Gastón de los Santos

Personal information
- Full name: Gastón Fernando de los Santos
- Date of birth: April 19, 1982 (age 42)
- Place of birth: Montevideo, Uruguay
- Height: 1.83 m (6 ft 0 in)
- Position(s): Defender

Youth career
- Rampla Juniors

Senior career*
- Years: Team / Apps / (Gls)
- 2001–2007: Rampla Juniors / 86 / (3)
- 2008: Bella Vista / 17 / (0)
- 2009: Blooming / 10 / (0)
- 2009–2010: Juventud de Las Piedras / 15 / (1)
- 2010–2011: Rampla Juniors / 7 / (0)
- 2011–2012: Cerrito / 19 / (0)
- 2012–2013: Estudiantes de Mérida / 5 / (0)
- 2013–2014: Rampla Juniors / 4 / (0)
- 2014: C.A. Progreso / 5 / (0)

= Gastón de los Santos =

Uruguayan footballer (born 1982)

Gastón Fernando de los Santos (born April 19, 1982, in Montevideo) is a Uruguayan football defender who last played for Club Atlético Progreso in the Uruguayan Segunda División.

In 2001, he began his career playing for modest club Rampla Juniors.

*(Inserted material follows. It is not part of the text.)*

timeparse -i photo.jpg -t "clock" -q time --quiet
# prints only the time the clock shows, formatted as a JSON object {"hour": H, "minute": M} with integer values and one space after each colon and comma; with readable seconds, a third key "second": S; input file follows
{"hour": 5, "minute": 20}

After six years with the rojiverdes, he transferred to C.A. Bella Vista, where he played for one season. In 2009 manager Pablo Repetto brought him to join Bolivian team Blooming, Later in the year, he signed for Uruguayan club Juventud de Las Piedras. In 2010, he returned to Rampla Juniors that is the first club in his career after three years since he left the club.